La gesticulación de Xi Jinping se ha centrado, por el momento, en dos mensajes que le pueden granjear una inicial simpatía popular. En el frente interno, como su antecesor, alza la voz contra la corrupción y los privilegios de la burocracia, un discurso fácil que siempre cosecha aplausos, aunque también despierta reticencias. Está bien promover la transparencia, la autoridad de la Constitución y del sistema legal, desmitificar la actividad de los dirigentes, etcétera, pero cuando estas medidas van acompañadas de nuevas vueltas de tuerca para poner fin a las “irregularidades” en Internet o la lucha contra la corrupción elige como bandera a figuras como Li Chuncheng, subsecretario del PCCh en Sichuan y partidario de Zhou Yongkang, valedor de Bo Xilai, es inevitable especular con segundas intenciones en su discurso.
Gran parte de la fragilidad política que afronta el PCCh radica en la pérdida de credibilidad social, muy agrietada a pesar de los importantes logros económicos de los últimos años. Cuando Xi advierte que la corrupción amenaza con colapsar el Estado no está exagerando. Esa es la percepción de gran parte de la sociedad china. En su reciente visita a la provincia de Guangdong, en el sur del país, imitando la gira realizada hace 20 años por Deng Xiaoping, quiso transmitir la idea de un nuevo impulso, con un discurso más cercano y menos pomposo, pero aportar aire fresco y no solo moralina exige cambios estructurales de difícil asunción.
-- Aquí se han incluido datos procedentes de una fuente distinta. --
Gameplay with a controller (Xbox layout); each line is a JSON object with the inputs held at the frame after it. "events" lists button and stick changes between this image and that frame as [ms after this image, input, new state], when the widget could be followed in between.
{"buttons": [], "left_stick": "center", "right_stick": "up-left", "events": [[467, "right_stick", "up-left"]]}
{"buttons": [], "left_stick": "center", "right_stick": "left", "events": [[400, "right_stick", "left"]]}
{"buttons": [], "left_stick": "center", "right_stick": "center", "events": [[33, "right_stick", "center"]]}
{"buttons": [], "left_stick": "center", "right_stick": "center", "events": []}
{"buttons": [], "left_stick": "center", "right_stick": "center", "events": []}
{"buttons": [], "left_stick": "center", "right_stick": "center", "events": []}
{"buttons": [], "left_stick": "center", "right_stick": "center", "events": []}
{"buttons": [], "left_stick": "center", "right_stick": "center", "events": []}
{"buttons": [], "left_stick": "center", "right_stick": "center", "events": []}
Un último gesto revelador se ha centrado en el ejército, instando a aumentar su nivel de exigencia y su capacidad de respuesta militar. El aumento de las tensiones con Japón y en el mar de China meridional le conmina a expresar una mayor determinación que la de su predecesor. Dicha dinámica es inseparable del deterioro de las relaciones con EE UU, que pierden energía positiva a gran velocidad. Una reciente encuesta señalaba que el número de chinos que ven a EE UU como un país hostil se ha triplicado (del 8% al 26%) reduciéndose a la mitad los que le atribuyen una actitud cooperativa (del 68% al 39%). Por otra parte, solo un 26% de estadounidenses le otorgan su confianza a China. Congraciarse con la población exaltando la reducción de la diferencia de poder se traduce en un aumento del distanciamiento de sus principales socios.
La estrategia de recuperación de la confianza social puesta en marcha por Xi Jinping reivindica la pertinencia del sueño chino, una aspiración colectiva asociada al renacer de la nación. Un popular refrán dice que dos personas pueden dormir en la misma cama y no compartir el mismo sueño. Ese temido divorcio entre PCCh y sociedad puede quitarle el sueño a Xi Jinping.
Xulio Ríos es director del Observatorio de la Política China y autor de China pide paso, de Hu Jintao a Xi Jinping (Icaria, 2012).